> Data under study
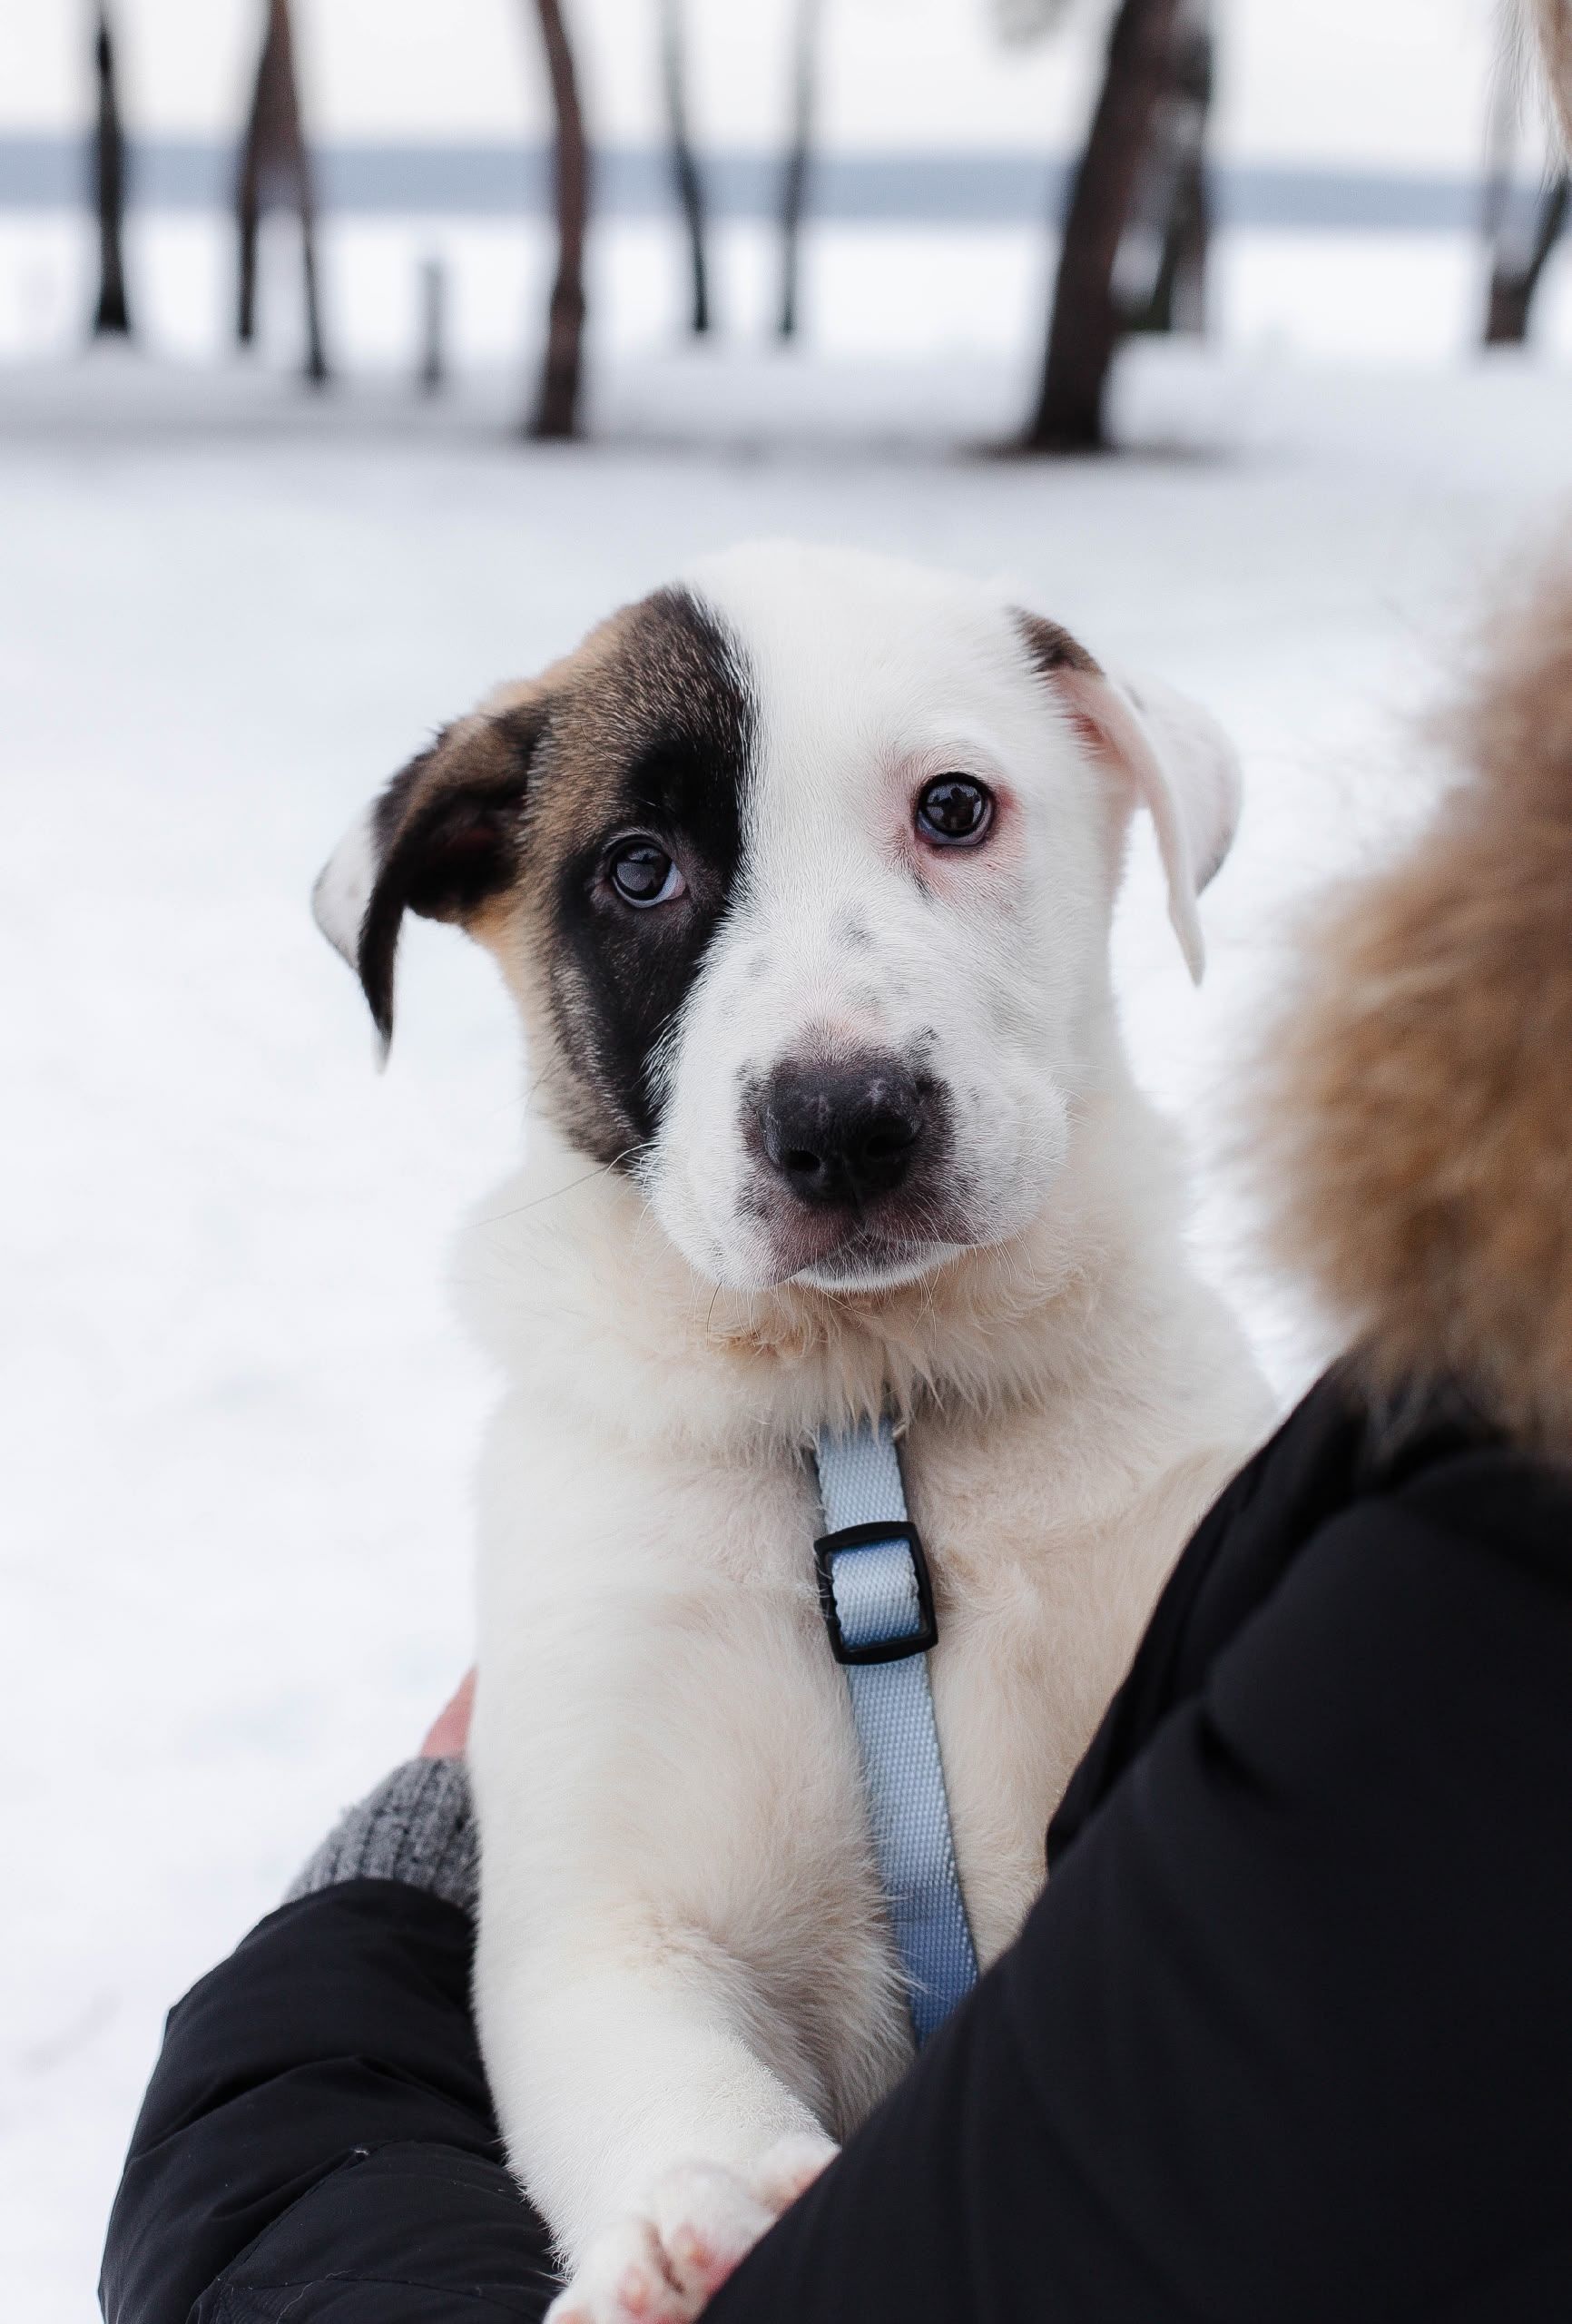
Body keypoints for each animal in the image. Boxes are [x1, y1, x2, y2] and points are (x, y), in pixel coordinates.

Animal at [314, 542, 1270, 2323]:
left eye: (955, 809)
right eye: (638, 871)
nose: (845, 1122)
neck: (866, 1414)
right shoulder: (604, 1919)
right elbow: (652, 2071)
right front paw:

> Work order
Each line above is to be copied verbatim. Drop any image from the copy.

> Answer area
Body keypoints for each animal in the image. Boxes are [x1, y1, x2, y2] and points are (x, y), in pixel coordinates.

Animal at [314, 542, 1270, 2323]:
left eye: (955, 809)
right eye: (638, 871)
nose: (845, 1122)
neck: (866, 1414)
right shoulder: (604, 1919)
right elbow: (652, 2071)
right front paw:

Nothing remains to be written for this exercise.